> **ACTIVITY**:
The listing below must be repeated word for word, without its pictures.

> **SUPPLIED DATA**:
==*==
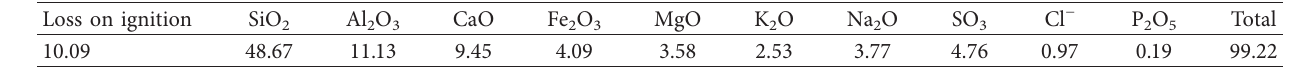
Table 2: Chemical composition of saline soil (% by weight).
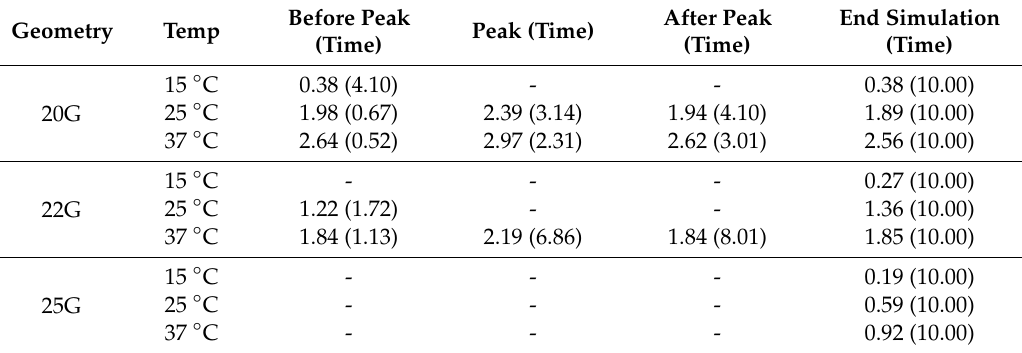
Table 4. Maximum outlet velocities values (cm/s) and time (s).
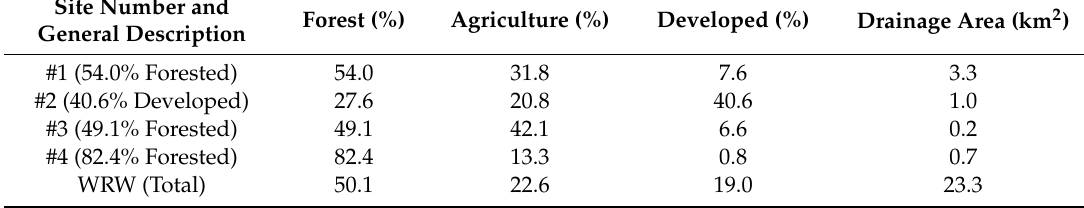
Table 1. Land use/land cover characteristics (% cover) and total drainage area (km 2 ) at four monitoring sites in West Run Watershed (WRW), West Virginia, USA. Note: land use percentages may not sum to 100%, as not every category is included (i.e., wetland, open water, etc.) and some categories are combinations of others (e.g., developed = urban + residential), or independent (e.g., impervious). Final row indicates total values for the entire watershed.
==*==
> **EXERCISE RESULT**:
Table 2: Chemical composition of saline soil (% by weight).
Table 4. Maximum outlet velocities values (cm/s) and time (s).
Table 1. Land use/land cover characteristics (% cover) and total drainage area (km 2 ) at four monitoring sites in West Run Watershed (WRW), West Virginia, USA. Note: land use percentages may not sum to 100%, as not every category is included (i.e., wetland, open water, etc.) and some categories are combinations of others (e.g., developed = urban + residential), or independent (e.g., impervious). Final row indicates total values for the entire watershed.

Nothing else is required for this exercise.